Problem to work on>
For the string "POLÍTICA", search the entries below and copy every line where it appears.

--- --- ---

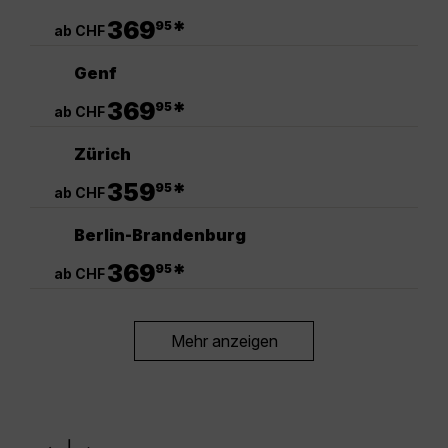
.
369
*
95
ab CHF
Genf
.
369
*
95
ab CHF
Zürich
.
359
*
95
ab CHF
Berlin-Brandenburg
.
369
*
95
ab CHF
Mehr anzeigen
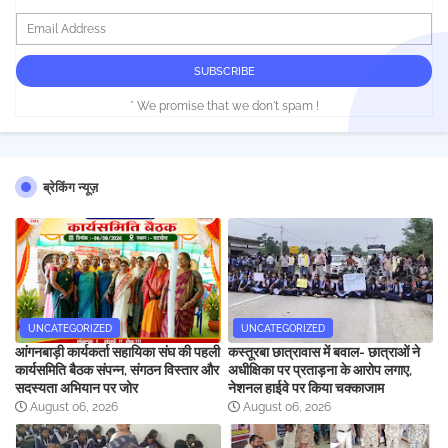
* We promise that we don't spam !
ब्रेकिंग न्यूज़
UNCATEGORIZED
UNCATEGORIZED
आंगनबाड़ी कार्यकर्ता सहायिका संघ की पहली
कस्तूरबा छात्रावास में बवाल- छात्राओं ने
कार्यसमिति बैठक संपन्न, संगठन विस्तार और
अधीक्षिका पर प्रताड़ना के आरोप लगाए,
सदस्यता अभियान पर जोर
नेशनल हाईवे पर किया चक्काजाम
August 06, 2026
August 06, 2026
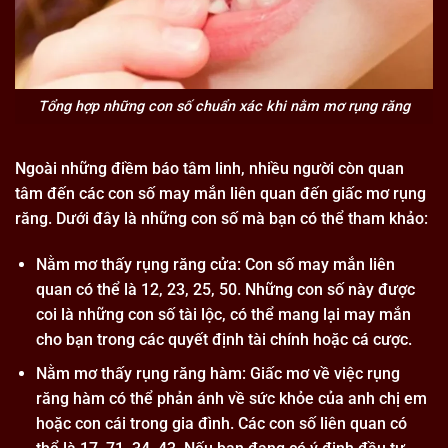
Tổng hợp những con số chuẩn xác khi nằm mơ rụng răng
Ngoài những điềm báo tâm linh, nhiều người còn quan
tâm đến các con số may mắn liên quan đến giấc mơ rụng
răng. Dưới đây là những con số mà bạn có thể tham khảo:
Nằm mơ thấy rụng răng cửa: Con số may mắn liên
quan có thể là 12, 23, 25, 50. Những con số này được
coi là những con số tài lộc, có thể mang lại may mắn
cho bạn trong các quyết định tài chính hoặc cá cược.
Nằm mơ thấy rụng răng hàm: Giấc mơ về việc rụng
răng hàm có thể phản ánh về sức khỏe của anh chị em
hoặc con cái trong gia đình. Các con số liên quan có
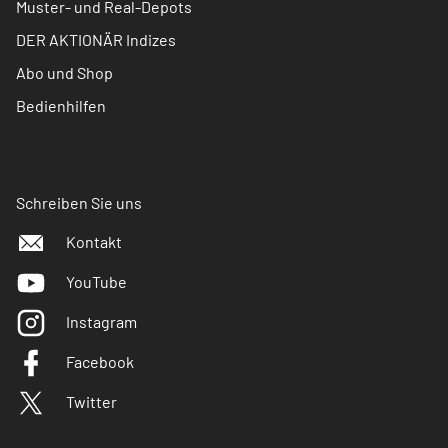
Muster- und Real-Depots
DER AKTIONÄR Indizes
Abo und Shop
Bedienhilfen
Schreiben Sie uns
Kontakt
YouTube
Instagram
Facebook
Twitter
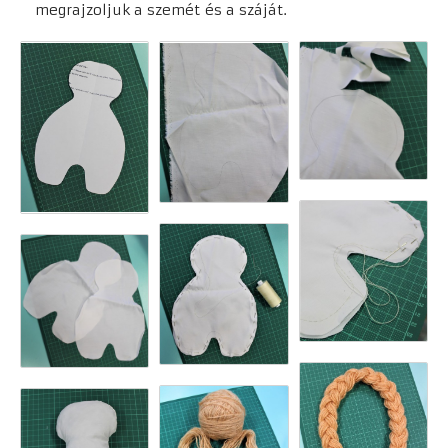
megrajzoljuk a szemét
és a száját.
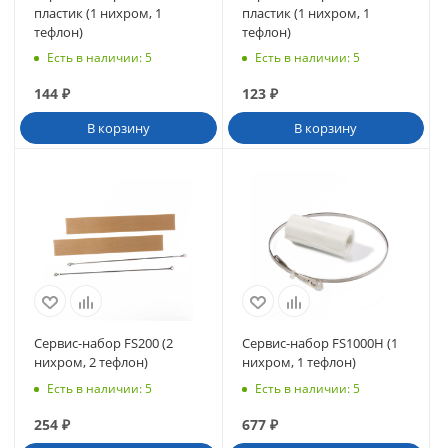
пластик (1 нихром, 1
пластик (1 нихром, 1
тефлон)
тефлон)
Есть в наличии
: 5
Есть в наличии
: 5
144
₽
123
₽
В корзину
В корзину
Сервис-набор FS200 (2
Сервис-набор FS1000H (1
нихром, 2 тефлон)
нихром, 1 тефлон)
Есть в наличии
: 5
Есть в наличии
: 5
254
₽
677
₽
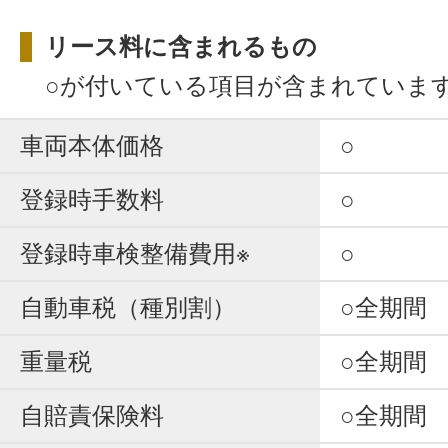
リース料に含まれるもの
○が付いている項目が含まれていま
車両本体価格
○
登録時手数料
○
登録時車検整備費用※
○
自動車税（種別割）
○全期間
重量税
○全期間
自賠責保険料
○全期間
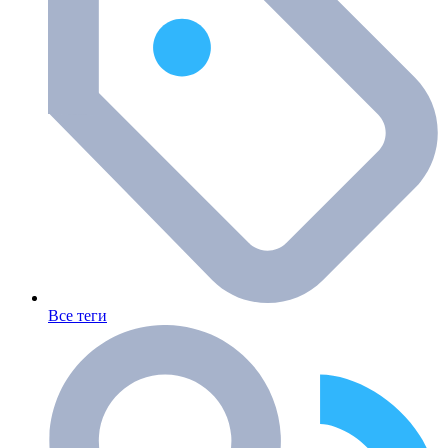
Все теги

--- --- ---

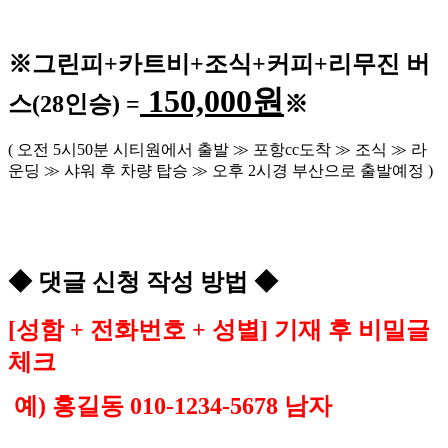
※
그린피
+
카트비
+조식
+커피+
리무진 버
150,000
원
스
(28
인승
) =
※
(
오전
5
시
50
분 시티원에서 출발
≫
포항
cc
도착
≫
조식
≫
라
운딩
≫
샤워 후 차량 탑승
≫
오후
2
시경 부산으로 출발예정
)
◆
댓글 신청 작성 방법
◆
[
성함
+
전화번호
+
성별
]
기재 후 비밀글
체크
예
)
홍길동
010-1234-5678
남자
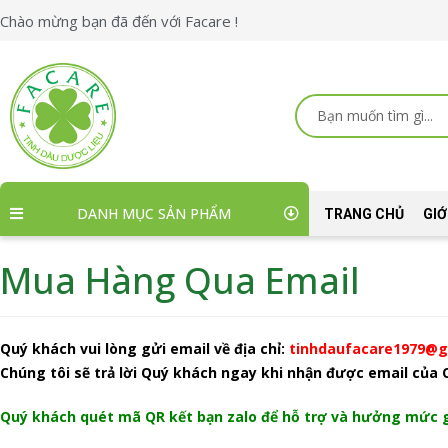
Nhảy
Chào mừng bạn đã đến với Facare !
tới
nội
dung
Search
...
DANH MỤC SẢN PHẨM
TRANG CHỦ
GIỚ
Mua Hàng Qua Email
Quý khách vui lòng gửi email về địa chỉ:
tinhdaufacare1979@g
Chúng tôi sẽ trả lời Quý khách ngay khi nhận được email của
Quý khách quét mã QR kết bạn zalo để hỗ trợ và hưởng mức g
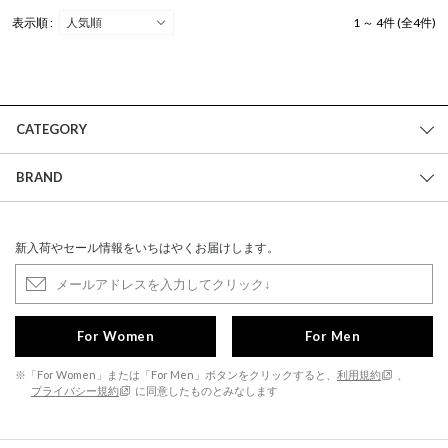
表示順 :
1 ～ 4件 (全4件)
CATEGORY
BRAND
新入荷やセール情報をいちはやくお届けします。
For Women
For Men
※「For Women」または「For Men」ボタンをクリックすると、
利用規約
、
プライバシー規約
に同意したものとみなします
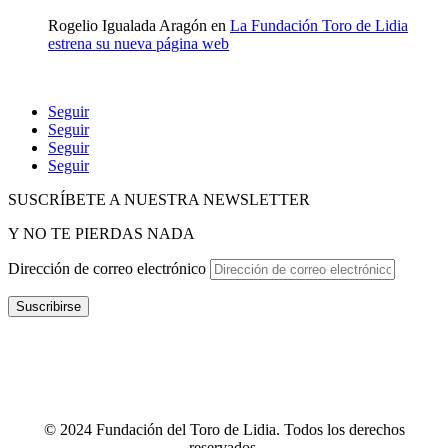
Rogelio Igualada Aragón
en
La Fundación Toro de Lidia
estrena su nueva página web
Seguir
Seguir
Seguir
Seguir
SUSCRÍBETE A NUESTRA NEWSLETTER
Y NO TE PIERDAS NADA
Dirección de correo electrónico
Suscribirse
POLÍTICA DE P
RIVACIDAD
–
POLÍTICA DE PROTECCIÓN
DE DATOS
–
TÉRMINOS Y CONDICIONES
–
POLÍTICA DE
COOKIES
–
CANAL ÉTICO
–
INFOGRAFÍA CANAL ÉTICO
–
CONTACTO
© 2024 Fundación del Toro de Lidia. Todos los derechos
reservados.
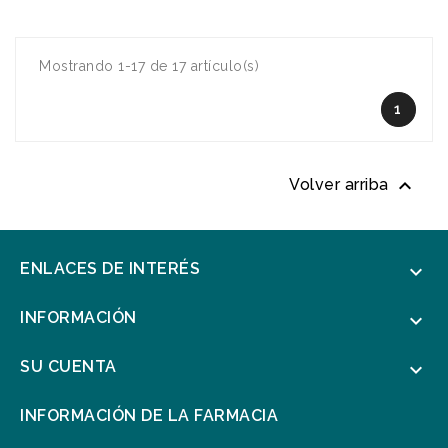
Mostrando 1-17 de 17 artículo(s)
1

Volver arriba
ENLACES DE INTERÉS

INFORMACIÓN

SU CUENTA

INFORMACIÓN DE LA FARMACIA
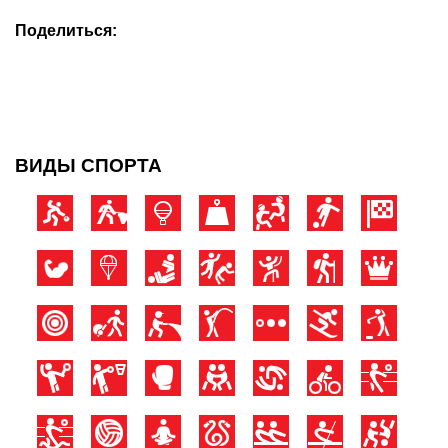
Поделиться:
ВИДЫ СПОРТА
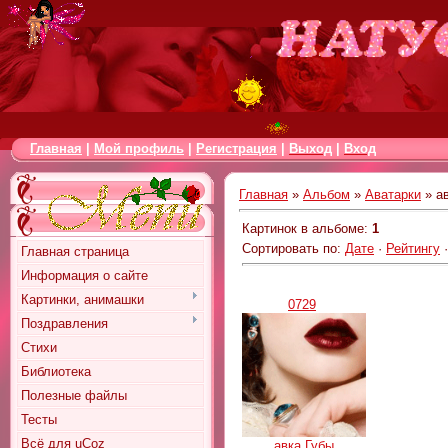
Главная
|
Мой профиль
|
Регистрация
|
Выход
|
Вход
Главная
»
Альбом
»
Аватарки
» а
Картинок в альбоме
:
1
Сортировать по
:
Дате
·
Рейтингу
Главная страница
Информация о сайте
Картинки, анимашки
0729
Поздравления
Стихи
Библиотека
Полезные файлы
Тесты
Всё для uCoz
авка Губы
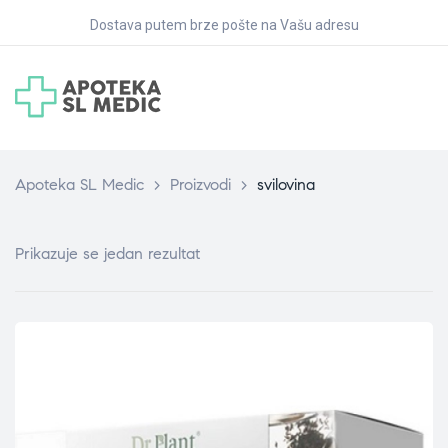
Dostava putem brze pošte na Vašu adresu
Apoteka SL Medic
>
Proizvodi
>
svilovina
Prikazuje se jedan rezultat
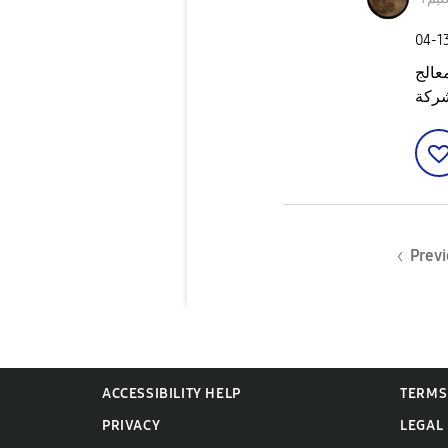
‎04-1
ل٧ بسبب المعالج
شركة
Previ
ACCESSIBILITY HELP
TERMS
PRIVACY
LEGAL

--- --- ---

Answer below>
POLÍTICA DE P
POLÍTICA DE PROTECCIÓN
POLÍTICA DE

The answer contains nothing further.